#### 练习文本
===============

前几年,霉国退出《巴黎##》,川朴给出的理由之一是全球气候变暖是一个大骗局。当然,明眼人一眼就可看出,其退群的真正理由只有一个,就是霉国利益至上,为此,正如“嗷嗷叫”所说的一句大实话:
我们撒谎、我们欺骗、我们偷窃……还将这些行为称作是“霉国的荣耀”。
全球气候变暖是一个不争的事实,近年北极圈部分地区确实出现罕见高温现象,几个观测点7月份最高温度由以前的15度飙升到30度,北欧更是创下了夏季历史的最高温度。
但按照大爆炸理论,千亿年后,如果宇宙能进行收缩,那时整个宇宙应该才会越来越热。但现在整个宇宙还处在膨胀阶段,各种因素释放出来的热量对宇宙的加热,远不如因宇宙膨胀而产生的降温,否则,宇宙的背景辐射就不会是3K了。
由此,我们可以得出这样一个结论,整个宇宙现正处在由热转冷的过程中,还处在膨胀、降温阶段。
但作为宇宙的局部,甚至可以忽略的地区---地球,应当说,远古至现代也是一个由热而冷的过程,但近一百年来气温却在加速增高,分析起来,其主要原因不外乎是人类活动导致的碳排放量增加,二氧化碳温室气体的“功不可没”,所以,地球气温升高的罪魁祸首,绝对不是“天灾”,而是人祸。
虽然我对现代所谓专家的话腹诽得很多,但在关于现代人起源于非洲的理论,还是绝对相信的,并且近年通过一系列DNA研究证据,为现代人非洲起源说也提供了强有力的支持。
当然,我支持此观点的理由倒也非常简单,我认为在当时生产力如此低下的人类初期,人类如果不是在赤道附近的非洲生存,好比在北中国我的家乡,估计一个寒冷的冬天过去,人类也早就死光光了。

===============

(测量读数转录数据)
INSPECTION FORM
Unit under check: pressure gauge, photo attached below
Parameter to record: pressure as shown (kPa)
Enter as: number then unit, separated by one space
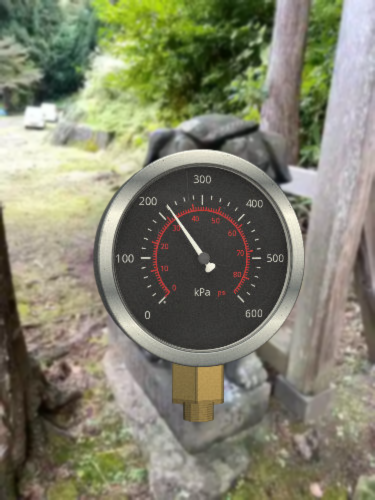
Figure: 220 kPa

===============

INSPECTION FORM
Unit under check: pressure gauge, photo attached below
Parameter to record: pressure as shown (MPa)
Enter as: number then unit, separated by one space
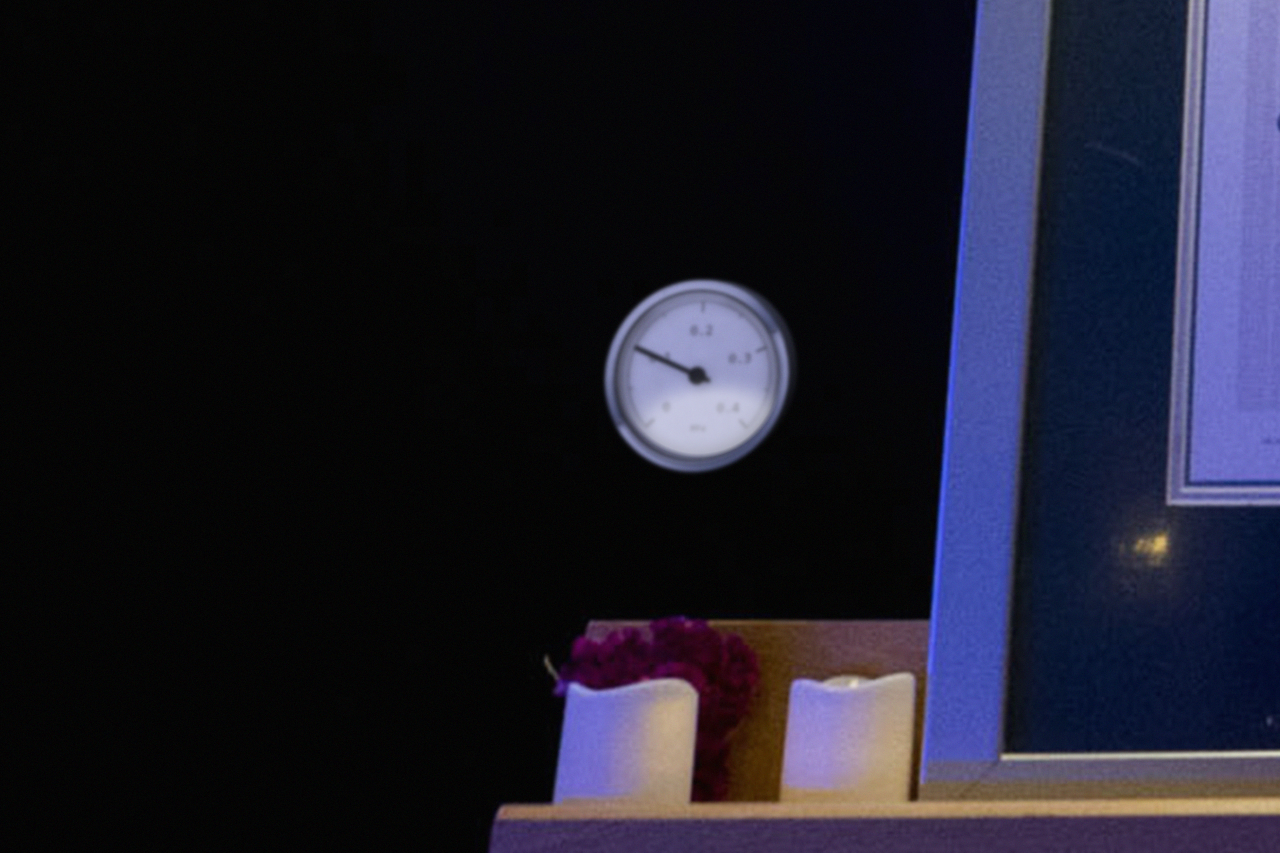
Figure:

===============

#### 任务目标
将上文关于全球气候变暖的练习文本逐字完整地重新录入一遍。

#### 输出结果
前几年,霉国退出《巴黎##》,川朴给出的理由之一是全球气候变暖是一个大骗局。当然,明眼人一眼就可看出,其退群的真正理由只有一个,就是霉国利益至上,为此,正如“嗷嗷叫”所说的一句大实话:
我们撒谎、我们欺骗、我们偷窃……还将这些行为称作是“霉国的荣耀”。
全球气候变暖是一个不争的事实,近年北极圈部分地区确实出现罕见高温现象,几个观测点7月份最高温度由以前的15度飙升到30度,北欧更是创下了夏季历史的最高温度。
但按照大爆炸理论,千亿年后,如果宇宙能进行收缩,那时整个宇宙应该才会越来越热。但现在整个宇宙还处在膨胀阶段,各种因素释放出来的热量对宇宙的加热,远不如因宇宙膨胀而产生的降温,否则,宇宙的背景辐射就不会是3K了。
由此,我们可以得出这样一个结论,整个宇宙现正处在由热转冷的过程中,还处在膨胀、降温阶段。
但作为宇宙的局部,甚至可以忽略的地区---地球,应当说,远古至现代也是一个由热而冷的过程,但近一百年来气温却在加速增高,分析起来,其主要原因不外乎是人类活动导致的碳排放量增加,二氧化碳温室气体的“功不可没”,所以,地球气温升高的罪魁祸首,绝对不是“天灾”,而是人祸。
虽然我对现代所谓专家的话腹诽得很多,但在关于现代人起源于非洲的理论,还是绝对相信的,并且近年通过一系列DNA研究证据,为现代人非洲起源说也提供了强有力的支持。
当然,我支持此观点的理由倒也非常简单,我认为在当时生产力如此低下的人类初期,人类如果不是在赤道附近的非洲生存,好比在北中国我的家乡,估计一个寒冷的冬天过去,人类也早就死光光了。